The coupon for this listing also offers a free copy of a book authored by this individual. On the front cover of the book, the letters PhD are placed after the name, the back cover reveals the same letters plus the proclamation, "leading Happy Hormone Doctor" and "a doctorate degree in naturopathic health."

However, there is no evidence to support this individual's claim to be a doctor. There is no license for this individual with the State of Colorado Department of Regulatory Agencies, either as a naturopathic doctor or a medical doctor.

In addition, there is no evidence to support this individual's claim to have obtained a PhD. A doctorate degree in naturopathic health is not offered nor recognized in the United States and there is no accreditation for that program or the colleges that offer it.

Education and degrees in the alternative health industry can be quite a bit different than traditional courses of education and degrees. For instance, there are online and distance learning enterprises, in the Unites States as well as outside the country, which, for a fee, will provide doctorate, bachelor, or master degrees for as little as a year or so of online study or distance learning, with no education pre-requisites.

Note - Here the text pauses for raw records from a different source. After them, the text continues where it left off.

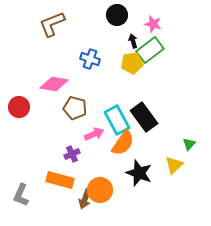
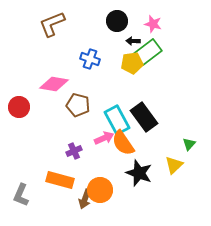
black circle: moved 6 px down
black arrow: rotated 72 degrees counterclockwise
green rectangle: moved 2 px left, 2 px down
brown pentagon: moved 3 px right, 3 px up
pink arrow: moved 10 px right, 4 px down
orange semicircle: rotated 112 degrees clockwise
purple cross: moved 2 px right, 3 px up
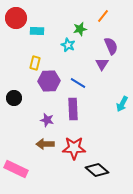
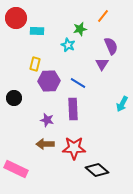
yellow rectangle: moved 1 px down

These types of enterprises are not accredited in the United States and, in addition to not requiring previous college experience, or even a GED, do not offer clinical training, residency, patient care training, or any other training that would be expected for careers in the health industry.

This leaves consumer's health and pocketbooks vulnerable to uneducated, unskilled, and unqualified individuals who claim fraudulent credentials.

It is worth it to take the time to verify credentials of anyone who promises any type of health care.